Task: In the text on the general practice attachment for medical students, why did the Department of Physiology at the University of Athens conduct the attachment? Answer in one to three sentences.

[Text segment — start]

In an attempt to fill this educational gap and to test the hypothesis of a more effective and extended educational program, the Department of Physiology of the Medical School at the University of Athens (the Greek capital) in collaboration with the single urban PHC unit in Greece (Health Center of Vyronas), conducted an experimental, theoretical and practical attachment in general practice, in the first and second term of the second year of undergraduate studies in medicine. The aim of this study was to evaluate the impact of this attachment on medical students in terms of improving their clinical skills, as well as assess the effects of introducing general practice to them and their perceptions regarding this project.

Methods

Setting and participants

The study was undertaken during the academic years 2005–2006 and 2006–2007. The participants were a prospective cohort of medical students in the 2nd year of undergraduate studies at the local medical school. The school has a medical curriculum made up of three years of basic sciences followed by three years of clinical medicine. All students who attended the compulsory clinical physiology course as part of their curriculum (376 during 2005–2006 and 291 during 2006–2007) were invited to participate voluntarily in the clinical attachment upon conclusion of their regular daily schedule (i.e. after 3:00 p.m.) at the beginning of each academic year. After the application forms were collected, the students were randomly (adjusting for age and sex) allocated to groups of 15.

Each group started on a different week during the academic year. The clinical attachment and the study itself took place at our PHC unit from 16:00 to 21:00 Monday to Friday, and lasted for one week for each 15-student group.

[Text segment — finish]
[Data extract — start]

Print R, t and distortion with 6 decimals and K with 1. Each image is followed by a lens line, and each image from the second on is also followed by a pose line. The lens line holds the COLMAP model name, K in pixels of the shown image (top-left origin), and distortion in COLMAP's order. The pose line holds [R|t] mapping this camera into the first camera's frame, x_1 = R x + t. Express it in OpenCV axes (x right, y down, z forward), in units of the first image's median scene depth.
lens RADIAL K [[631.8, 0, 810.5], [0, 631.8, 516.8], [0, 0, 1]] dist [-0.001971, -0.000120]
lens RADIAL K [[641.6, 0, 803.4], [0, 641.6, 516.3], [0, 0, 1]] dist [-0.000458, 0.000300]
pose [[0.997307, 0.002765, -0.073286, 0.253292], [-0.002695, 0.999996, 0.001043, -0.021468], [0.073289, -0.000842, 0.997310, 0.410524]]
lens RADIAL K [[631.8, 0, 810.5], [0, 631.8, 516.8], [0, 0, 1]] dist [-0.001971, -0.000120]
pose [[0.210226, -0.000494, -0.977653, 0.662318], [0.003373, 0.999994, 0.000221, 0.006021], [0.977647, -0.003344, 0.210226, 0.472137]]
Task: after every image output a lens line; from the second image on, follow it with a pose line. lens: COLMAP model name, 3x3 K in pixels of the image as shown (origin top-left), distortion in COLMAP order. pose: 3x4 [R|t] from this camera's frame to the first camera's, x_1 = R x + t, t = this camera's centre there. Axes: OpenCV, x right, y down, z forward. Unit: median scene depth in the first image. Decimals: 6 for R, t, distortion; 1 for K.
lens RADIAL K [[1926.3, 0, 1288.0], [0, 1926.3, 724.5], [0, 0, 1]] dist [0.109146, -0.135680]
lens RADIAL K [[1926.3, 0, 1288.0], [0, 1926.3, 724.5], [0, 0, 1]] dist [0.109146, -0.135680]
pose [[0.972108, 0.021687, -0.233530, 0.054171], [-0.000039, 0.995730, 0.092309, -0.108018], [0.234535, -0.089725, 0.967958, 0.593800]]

[Data extract — finish]

Written answer: The Department conducted the attachment to fill an educational gap. It also wanted to test the hypothesis of a more effective and extended educational program.